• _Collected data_
──────────
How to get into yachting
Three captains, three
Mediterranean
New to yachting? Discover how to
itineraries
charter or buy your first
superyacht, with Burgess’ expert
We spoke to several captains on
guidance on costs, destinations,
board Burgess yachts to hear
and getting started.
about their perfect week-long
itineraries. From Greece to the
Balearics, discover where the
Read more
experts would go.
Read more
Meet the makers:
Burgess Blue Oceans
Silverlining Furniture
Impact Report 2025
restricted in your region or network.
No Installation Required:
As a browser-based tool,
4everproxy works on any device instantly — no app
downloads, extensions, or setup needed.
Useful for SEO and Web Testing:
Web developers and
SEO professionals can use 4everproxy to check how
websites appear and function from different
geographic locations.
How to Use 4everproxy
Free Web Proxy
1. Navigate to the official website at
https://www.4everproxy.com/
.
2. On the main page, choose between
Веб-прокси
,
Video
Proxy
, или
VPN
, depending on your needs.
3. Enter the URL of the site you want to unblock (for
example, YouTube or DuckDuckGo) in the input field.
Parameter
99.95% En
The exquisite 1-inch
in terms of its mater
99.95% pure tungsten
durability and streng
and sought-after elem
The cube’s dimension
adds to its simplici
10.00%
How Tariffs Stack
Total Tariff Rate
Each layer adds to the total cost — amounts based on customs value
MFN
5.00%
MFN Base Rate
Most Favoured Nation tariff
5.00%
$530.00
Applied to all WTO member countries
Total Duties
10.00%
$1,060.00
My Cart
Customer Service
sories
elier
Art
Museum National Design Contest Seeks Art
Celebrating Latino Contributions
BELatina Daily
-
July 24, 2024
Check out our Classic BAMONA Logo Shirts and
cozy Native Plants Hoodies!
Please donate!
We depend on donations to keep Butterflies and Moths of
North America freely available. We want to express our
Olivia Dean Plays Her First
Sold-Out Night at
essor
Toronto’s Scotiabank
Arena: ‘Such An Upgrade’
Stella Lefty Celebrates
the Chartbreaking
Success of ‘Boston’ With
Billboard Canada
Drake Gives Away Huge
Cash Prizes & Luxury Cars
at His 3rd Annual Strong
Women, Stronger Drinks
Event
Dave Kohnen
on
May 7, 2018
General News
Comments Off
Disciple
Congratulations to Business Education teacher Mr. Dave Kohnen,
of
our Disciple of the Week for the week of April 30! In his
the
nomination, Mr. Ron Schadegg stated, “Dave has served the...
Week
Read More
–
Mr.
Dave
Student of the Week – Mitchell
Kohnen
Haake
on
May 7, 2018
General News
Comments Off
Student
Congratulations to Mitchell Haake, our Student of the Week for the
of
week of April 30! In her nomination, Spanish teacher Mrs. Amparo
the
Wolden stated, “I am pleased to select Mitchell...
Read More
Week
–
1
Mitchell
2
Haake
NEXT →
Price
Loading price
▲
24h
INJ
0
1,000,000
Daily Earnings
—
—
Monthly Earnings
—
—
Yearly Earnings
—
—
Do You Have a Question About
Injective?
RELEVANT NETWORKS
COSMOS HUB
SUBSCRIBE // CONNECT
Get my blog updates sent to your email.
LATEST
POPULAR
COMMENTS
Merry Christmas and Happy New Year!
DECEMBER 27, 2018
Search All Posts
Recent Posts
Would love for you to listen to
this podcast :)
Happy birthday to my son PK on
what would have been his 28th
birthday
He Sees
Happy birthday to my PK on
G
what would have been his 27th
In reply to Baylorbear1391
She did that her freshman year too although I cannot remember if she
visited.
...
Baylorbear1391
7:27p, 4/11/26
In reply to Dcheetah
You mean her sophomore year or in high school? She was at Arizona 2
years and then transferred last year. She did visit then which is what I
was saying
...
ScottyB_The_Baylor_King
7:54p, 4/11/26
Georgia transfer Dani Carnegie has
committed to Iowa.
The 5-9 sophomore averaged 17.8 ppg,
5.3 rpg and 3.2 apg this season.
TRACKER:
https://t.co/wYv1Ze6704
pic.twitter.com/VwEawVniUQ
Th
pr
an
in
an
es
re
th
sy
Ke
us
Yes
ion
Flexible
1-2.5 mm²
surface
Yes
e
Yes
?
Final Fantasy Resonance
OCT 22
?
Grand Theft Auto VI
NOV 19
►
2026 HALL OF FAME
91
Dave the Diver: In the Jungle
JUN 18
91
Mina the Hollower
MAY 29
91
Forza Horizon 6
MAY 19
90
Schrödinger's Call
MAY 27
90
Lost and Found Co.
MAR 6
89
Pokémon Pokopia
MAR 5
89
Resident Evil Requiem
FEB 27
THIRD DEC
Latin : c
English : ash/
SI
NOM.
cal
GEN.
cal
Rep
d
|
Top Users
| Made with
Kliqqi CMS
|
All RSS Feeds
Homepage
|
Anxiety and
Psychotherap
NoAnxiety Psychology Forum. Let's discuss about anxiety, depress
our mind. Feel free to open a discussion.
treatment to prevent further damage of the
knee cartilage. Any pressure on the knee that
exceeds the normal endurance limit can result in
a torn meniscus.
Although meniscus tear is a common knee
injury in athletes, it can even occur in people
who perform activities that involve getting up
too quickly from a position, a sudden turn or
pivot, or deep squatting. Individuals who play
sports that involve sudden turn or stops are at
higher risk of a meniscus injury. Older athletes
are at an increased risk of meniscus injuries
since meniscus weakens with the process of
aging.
──────────
• _Required action_
Retype the records above exactly, from their first line through the line that contains "Success of ‘Boston’ With", and stop there.

• _Solution to this exercise_
How to get into yachting
Three captains, three
Mediterranean
New to yachting? Discover how to
itineraries
charter or buy your first
superyacht, with Burgess’ expert
We spoke to several captains on
guidance on costs, destinations,
board Burgess yachts to hear
and getting started.
about their perfect week-long
itineraries. From Greece to the
Balearics, discover where the
Read more
experts would go.
Read more
Meet the makers:
Burgess Blue Oceans
Silverlining Furniture
Impact Report 2025
restricted in your region or network.
No Installation Required:
As a browser-based tool,
4everproxy works on any device instantly — no app
downloads, extensions, or setup needed.
Useful for SEO and Web Testing:
Web developers and
SEO professionals can use 4everproxy to check how
websites appear and function from different
geographic locations.
How to Use 4everproxy
Free Web Proxy
1. Navigate to the official website at
https://www.4everproxy.com/
.
2. On the main page, choose between
Веб-прокси
,
Video
Proxy
, или
VPN
, depending on your needs.
3. Enter the URL of the site you want to unblock (for
example, YouTube or DuckDuckGo) in the input field.
Parameter
99.95% En
The exquisite 1-inch
in terms of its mater
99.95% pure tungsten
durability and streng
and sought-after elem
The cube’s dimension
adds to its simplici
10.00%
How Tariffs Stack
Total Tariff Rate
Each layer adds to the total cost — amounts based on customs value
MFN
5.00%
MFN Base Rate
Most Favoured Nation tariff
5.00%
$530.00
Applied to all WTO member countries
Total Duties
10.00%
$1,060.00
My Cart
Customer Service
sories
elier
Art
Museum National Design Contest Seeks Art
Celebrating Latino Contributions
BELatina Daily
-
July 24, 2024
Check out our Classic BAMONA Logo Shirts and
cozy Native Plants Hoodies!
Please donate!
We depend on donations to keep Butterflies and Moths of
North America freely available. We want to express our
Olivia Dean Plays Her First
Sold-Out Night at
essor
Toronto’s Scotiabank
Arena: ‘Such An Upgrade’
Stella Lefty Celebrates
the Chartbreaking
Success of ‘Boston’ With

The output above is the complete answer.